> _WHAT NEEDS TO BE DONE_
Count the lines in the data below that contain the string "hear", treating uppercase and lowercase letters as different, and give only the number.

> _DATA IN THIS EXERCISE_

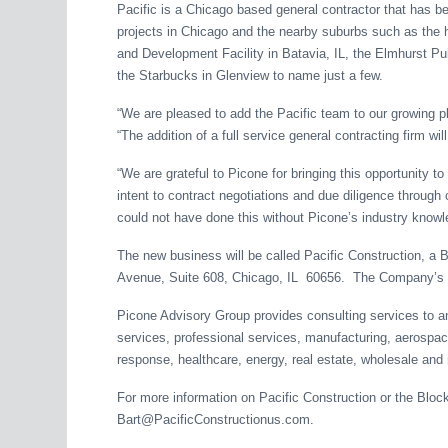
Pacific is a Chicago based general contractor that has b
projects in Chicago and the nearby suburbs such as the h
and Development Facility in Batavia, IL, the Elmhurst Pub
the Starbucks in Glenview to name just a few.
“We are pleased to add the Pacific team to our growing p
“The addition of a full service general contracting firm w
“We are grateful to Picone for bringing this opportunity to
intent to contract negotiations and due diligence through
could not have done this without Picone’s industry knowl
The new business will be called Pacific Construction, a
Avenue, Suite 608, Chicago, IL 60656. The Company’s w
Picone Advisory Group provides consulting services to an i
services, professional services, manufacturing, aerospace
response, healthcare, energy, real estate, wholesale and 
For more information on Pacific Construction or the Bloc
Bart@PacificConstructionus.com.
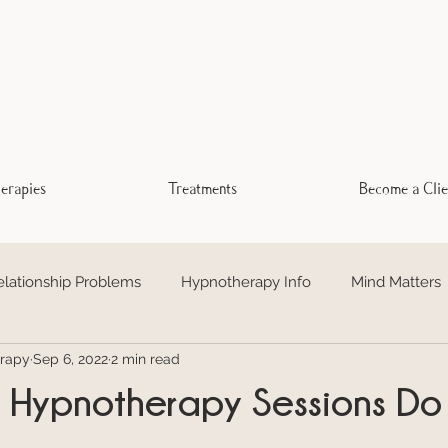
erapies
Treatments
Become a Clie
elationship Problems
Hypnotherapy Info
Mind Matters
rapy
Sep 6, 2022
2 min read
otional Freedom Technique EFT
Addiction
Trauma Hea
Hypnotherapy Sessions Do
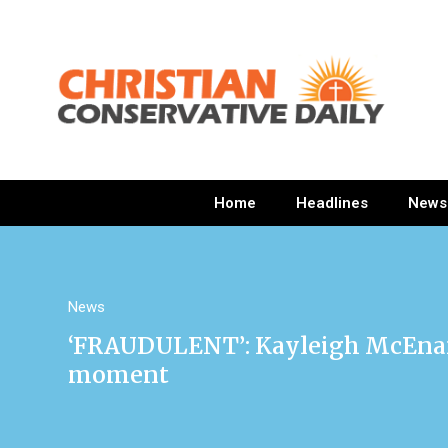
Home
Headlines
News
News
‘FRAUDULENT’: Kayleigh McEnany 
moment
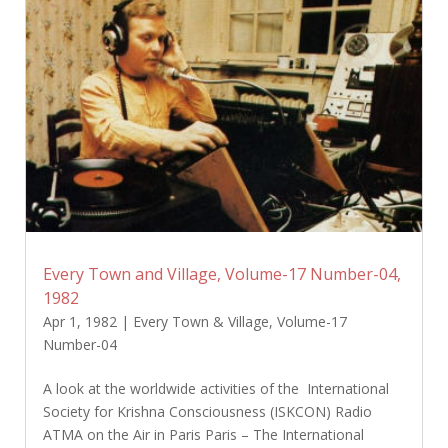
Every Town and Village, Volume-17 Number-04,
1982
Apr 1, 1982
|
Every Town & Village
,
Volume-17
Number-04
A look at the worldwide activities of the International
Society for Krishna Consciousness (ISKCON) Radio
ATMA on the Air in Paris Paris – The International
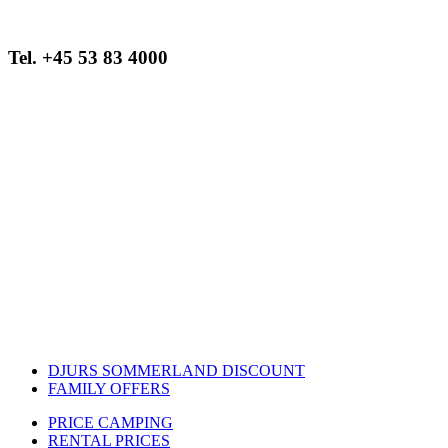
Tel. +45 53 83 4000
Opening hours:
August
12.00 to 21.00
September
16.00 – 20.00
Closed on 6 September
DJURS SOMMERLAND DISCOUNT
FAMILY OFFERS
PRICE CAMPING
RENTAL PRICES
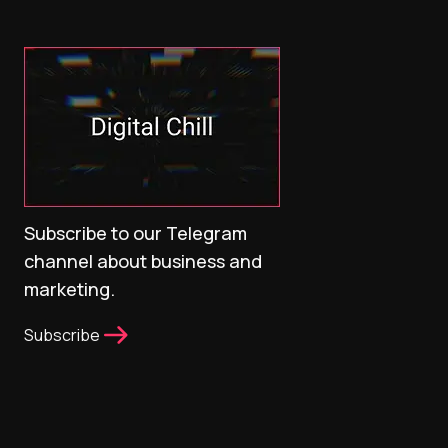
Subscribe to our Telegram
channel about business and
marketing.
Subscribe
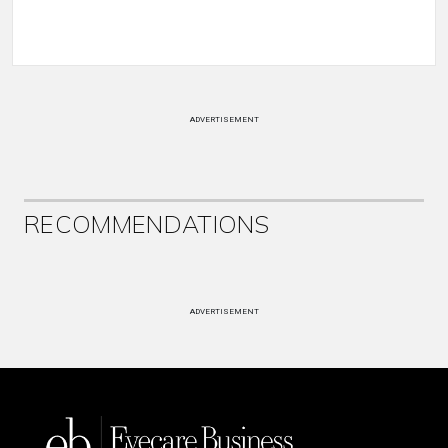
ADVERTISEMENT
RECOMMENDATIONS
ADVERTISEMENT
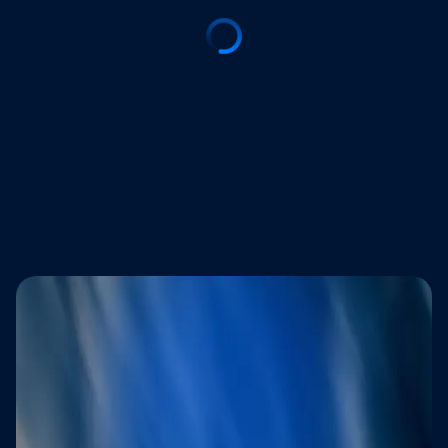
Trusted by brands that refuse to
compromise on customer experience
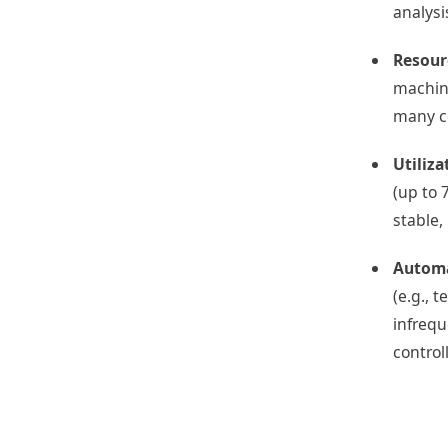
analysi
Resour
machine
many co
Utiliza
(up to 
stable,
Automa
(e.g., 
infrequ
contro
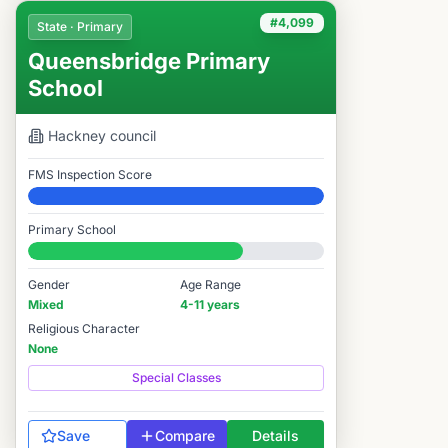
#4,099
State · Primary
Queensbridge Primary
School
Hackney
council
FMS Inspection Score
Elite
Primary School
#4,099 / 14,978
Gender
Age Range
Mixed
4-11 years
Religious Character
None
Special Classes
Save
Compare
Details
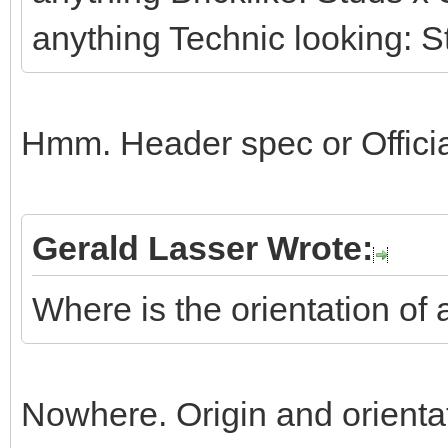
anything Technic looking: S
Hmm. Header spec or Officia
Gerald Lasser Wrote:
Where is the orientation of 
Nowhere. Origin and orienta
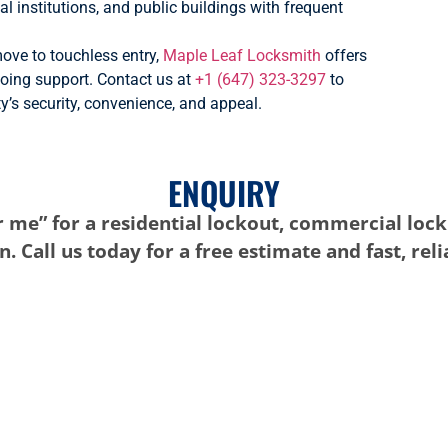
al institutions, and public buildings with frequent
ove to touchless entry,
Maple Leaf Locksmith
offers
going support. Contact us at
+1 (647) 323-3297
to
’s security, convenience, and appeal.
ENQUIRY
 me” for a residential lockout, commercial lock
. Call us today for a free estimate and fast, rel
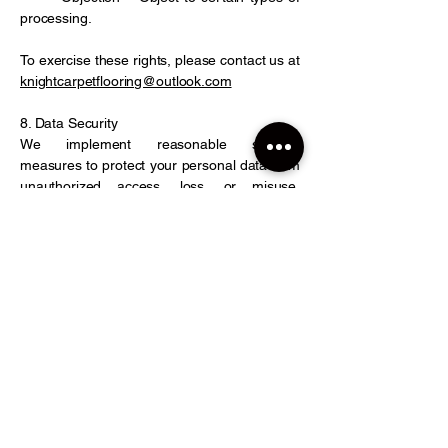
processing.
To exercise these rights, please contact us at
knightcarpetflooring@outlook.com
8. Data Security
We implement reasonable security
measures to protect your personal data from
unauthorized access, loss, or misuse.
However, no system is 100% secure.
9. Third-Party Links
Our Website may contain links to third-party
sites. We are not responsible for their privacy
practices, so please review their privacy
policies before providing personal
information.
10. Changes to This Privacy Policy
We may update this Privacy Policy
periodically. Any changes will be posted on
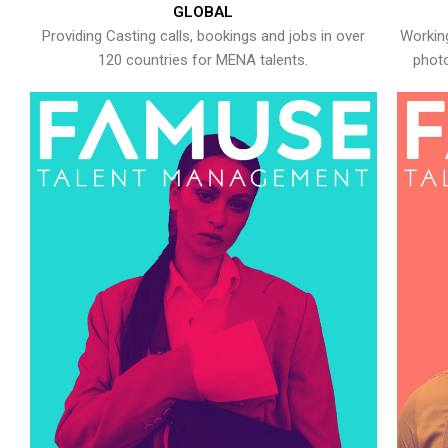
GLOBAL
Providing Casting calls, bookings and jobs in over
Working
120 countries for MENA talents.
photo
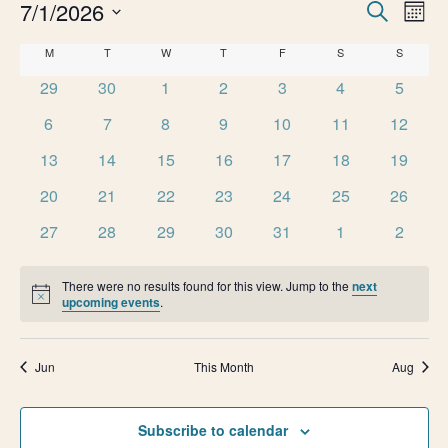
e
E
7/1/2026
E
Search
Month
v
Select
n
v
C
M
MONDAY
T
TUESDAY
W
WEDNESDAY
T
THURSDAY
F
FRIDAY
S
SATURDAY
S
SUNDAY
date.
e
0
0
0
0
0
0
0
t
29
30
1
2
3
4
5
e
n
a
events
events
events
events
events
events
events
0
0
0
0
0
0
0
t
6
7
8
9
10
11
12
s
n
l
events
events
events
events
events
events
events
V
0
0
0
0
0
0
0
13
14
15
16
17
18
19
t
e
i
events
events
events
events
events
events
events
0
0
0
0
0
0
0
20
21
22
23
24
25
26
e
s
n
events
events
events
events
events
events
events
0
0
0
0
0
0
0
27
28
29
30
31
1
2
w
S
events
events
events
events
events
events
events
d
s
There were no results found for this view. Jump to the
next
e
N
a
Notice
upcoming events
.
a
a
r
v
Jun
This Month
Aug
r
o
i
g
c
f
Subscribe to calendar
a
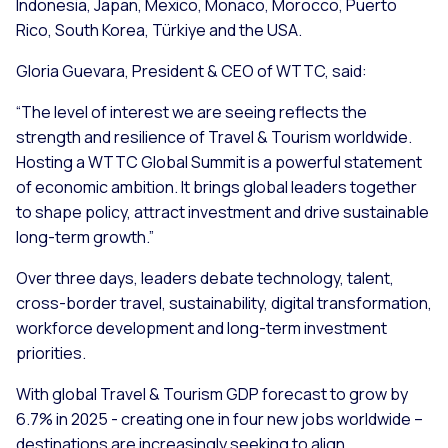
Indonesia, Japan, Mexico, Monaco, Morocco, Puerto
Rico, South Korea, Türkiye and the USA.
Gloria Guevara, President & CEO of WTTC, said:
“The level of interest we are seeing reflects the
strength and resilience of Travel & Tourism worldwide.
Hosting a WTTC Global Summit is a powerful statement
of economic ambition. It brings global leaders together
to shape policy, attract investment and drive sustainable
long-term growth.”
Over three days, leaders debate technology, talent,
cross-border travel, sustainability, digital transformation,
workforce development and long-term investment
priorities.
With global Travel & Tourism GDP forecast to grow by
6.7% in 2025 - creating one in four new jobs worldwide –
destinations are increasingly seeking to align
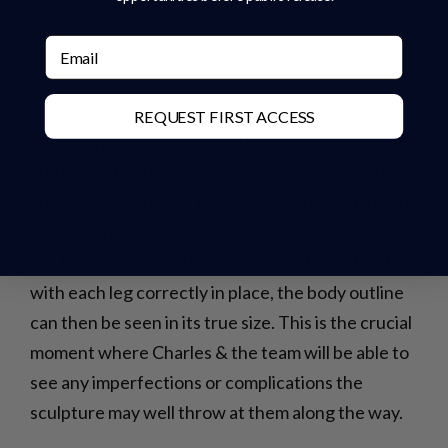
Email
REQUEST FIRST ACCESS
Once happy, the outline of the sculpture will then
start to be hand bent using 8mm or 10mm mild
steel bar, ensuring all the curves of the outline are
correct prior to welding together ready to stand
up. The bare line of the sculpture is then stood up,
with each leg correctly in place, the body outline
can then be seen in its true size. This is the crucial
moment where Charles & the team will be able to
see any imperfections or complications the
sculpture may well throw at them along the way.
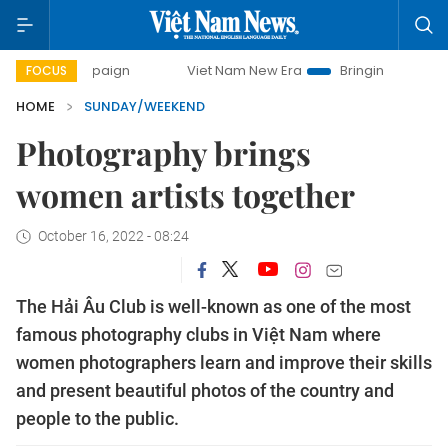
ampaign
Viet Nam New Era
Bringing Resolutions to Life
FOCUS
HOME
SUNDAY/WEEKEND
Photography brings
women artists together
October 16, 2022 - 08:24
The Hải Âu Club is well-known as one of the most
famous photography clubs in Việt Nam where
women photographers learn and improve their skills
and present beautiful photos of the country and
people to the public.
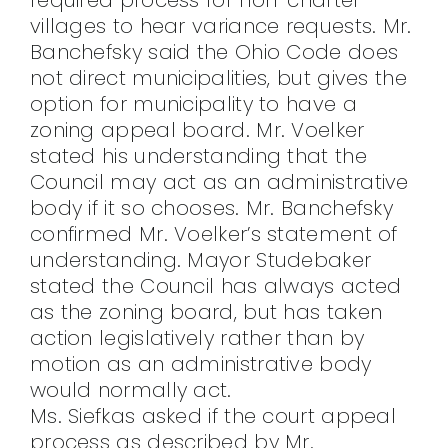
villages to hear variance requests. Mr.
Banchefsky said the Ohio Code does
not direct municipalities, but gives the
option for municipality to have a
zoning appeal board. Mr. Voelker
stated his understanding that the
Council may act as an administrative
body if it so chooses. Mr. Banchefsky
confirmed Mr. Voelker’s statement of
understanding. Mayor Studebaker
stated the Council has always acted
as the zoning board, but has taken
action legislatively rather than by
motion as an administrative body
would normally act.
Ms. Siefkas asked if the court appeal
process as described by Mr.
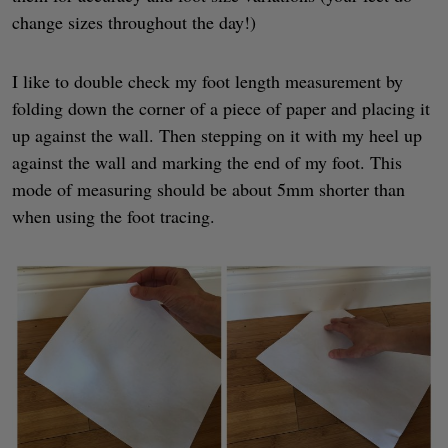
change sizes throughout the day!)
I like to double check my foot length measurement by
folding down the corner of a piece of paper and placing it
up against the wall. Then stepping on it with my heel up
against the wall and marking the end of my foot. This
mode of measuring should be about 5mm shorter than
when using the foot tracing.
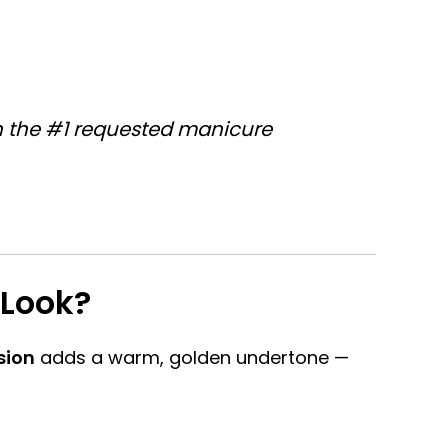
in the #1 requested manicure
Look?
sion
adds a warm, golden undertone —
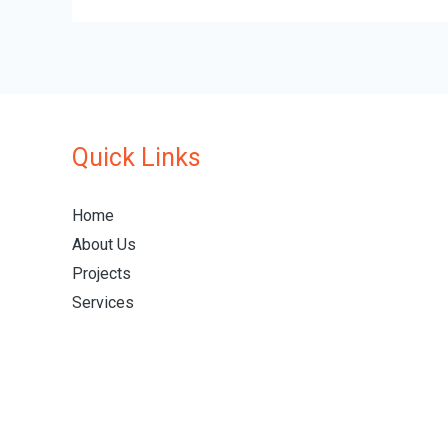
Quick Links
Home
About Us
Projects
Services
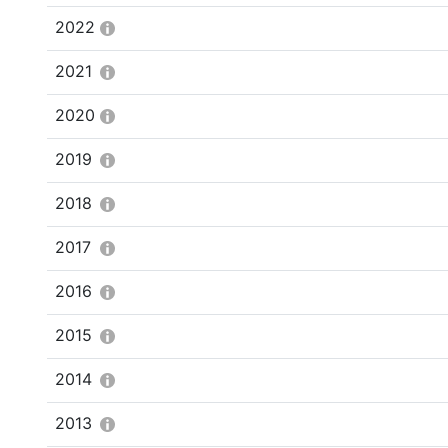
2022
2021
2020
2019
2018
2017
2016
2015
2014
2013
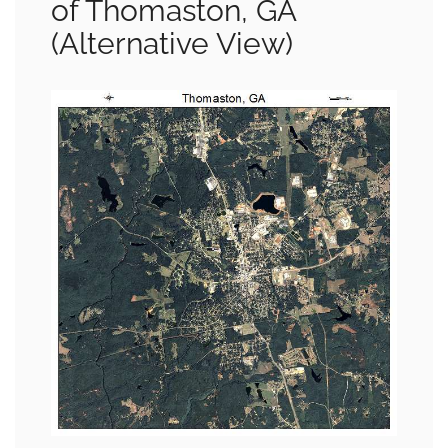
of Thomaston, GA
(Alternative View)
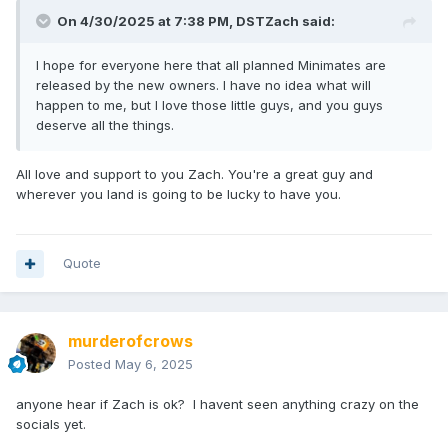
On 4/30/2025 at 7:38 PM,
DSTZach
said:
I hope for everyone here that all planned Minimates are
released by the new owners. I have no idea what will
happen to me, but I love those little guys, and you guys
deserve all the things.
All love and support to you Zach. You're a great guy and
wherever you land is going to be lucky to have you.
Quote
murderofcrows
Posted
May 6, 2025
anyone hear if Zach is ok? I havent seen anything crazy on the
socials yet.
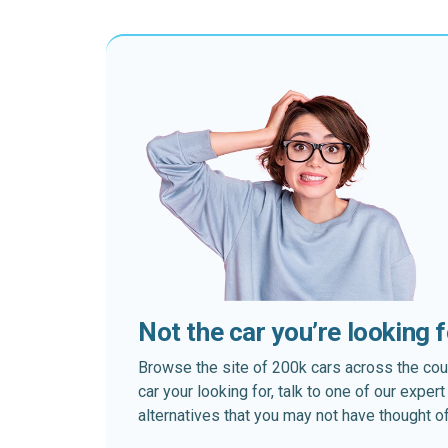
Not the car you’re looking 
Browse the site of 200k cars across the country
car your looking for, talk to one of our expe
alternatives that you may not have thought of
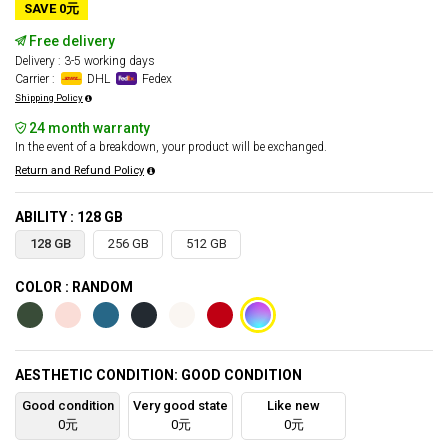
SAVE 0元
Free delivery
Delivery : 3-5 working days
Carrier :
DHL
Fedex
Shipping Policy
24 month warranty
In the event of a breakdown, your product will be exchanged.
Return and Refund Policy
ABILITY : 128 GB
128 GB
256 GB
512 GB
COLOR : RANDOM
AESTHETIC CONDITION: GOOD CONDITION
Good condition
Very good state
Like new
0元
0元
0元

> _ANSWER BELOW_
2